So, what are the best ways of effectively telling your story?
Regularly used in books and movies, the monomyth story structure tells the story of a hero. The hero leaves their comfort zone and faces great threats before emerging through the other side with valuable wisdom.
Using the monomyth technique to tell your story will enable your audience to see exactly how you gained your knowledge via a familiar structure. It can also be used to place a potential customer in the hero’s position, allowing them to see why they need what you’re offering them.
Most often seen in TV series, the mountain is the perfect storytelling technique for building tension. Unlike the monomyth, the mountain doesn’t always have a happy ending, but it does make for a gripped audience.
Start by setting the scene and build on the story by slowly describing small challenges that the hero overcomes. It should end on a big climax, where something important is learned either via a warning or a thought-provoking, ambiguous ending.
In medias res
Stories that start in the middle of an action-packed scene or dramatic moment before explaining how things happened use the in medias res storytelling technique. It’s a very effective way of pulling an audience in immediately because they’ll want to know how the opening event came to be.
The key to getting in medias res right is to give just enough information at the start, so that the audience is intrigued without giving the game up right away. It’s ideal for short speeches or presentations because it keeps the focus on one important event and keeps the audience engaged on how it occurred.
When three or more stories are layered together, they become nested loops. Imagine a friend telling you a story about how they learned a lesson. The lesson would be the core story, the friend’s story would be the first loop and the person they learned the lesson from would be the second loop.
In the nested loops storytelling technique, the final story to be resolved is the one containing the core message. This shows your audience how the message they’re receiving relates to other stories and enhances its relevance.
Similar to the nested loops structure, the converging ideas technique illustrates how different thoughts came together to form the same idea. Unlike the nested loops technique, all of the stories are equally important for coming up with the conclusion.
Converging Ideas storytelling is popular when explaining how a co-founded brand or notion came about. It often features real human connections that help the audience relate to the story and stay engaged.
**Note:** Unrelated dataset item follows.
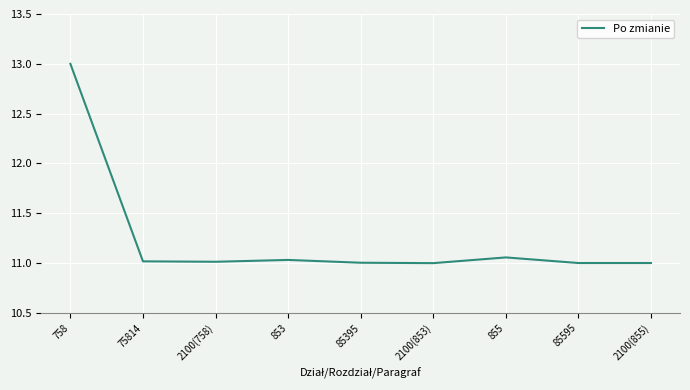

What is the ratio of the value at 85595 to the value at 2100(855)?

1.0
If you want to make an audience sit up and listen to what you have to say, the False Start storytelling technique is highly effective. It might seem like you’re about to tell a very predictable story but then something will steer it off course and right back to the beginning.
The False Start is perfect for talking about mistakes and what was learned from them. It breaks your audience’s sense of security and draws more attention to the real focus of the story.
Perhaps the most famous speech of all, Martin Luther King’s I Have A Dream draws on the Sparklines storytelling technique. Sparklines stories show the stark difference between reality and what an ideal reality could be.
It’s a highly emotive, effective way of getting the audience to focus on the problems and injustices of the world and inspires them to want to change it.
Not dissimilar to the Nested Loops and Converging Ideas techniques, the petal storytelling structure sees multiple stories relating the same message. Think of your main idea or message as the centre of the flower and the petals as several unrelated, complete stories that eventually return to the centre.
The petal stories become a growing body of evidence to support your main idea and therefore gradually recruit the trust and support of the audience. This gives greater weight to your message and allows it to linger in your audience’s minds for longer.
Your story matters
Stories are everywhere and there are so many ways to tell them. Whatever your aims and storytelling medium are, there is an ideal technique to adopt that will gain maximum impact from your audience and ensure that your story is heard.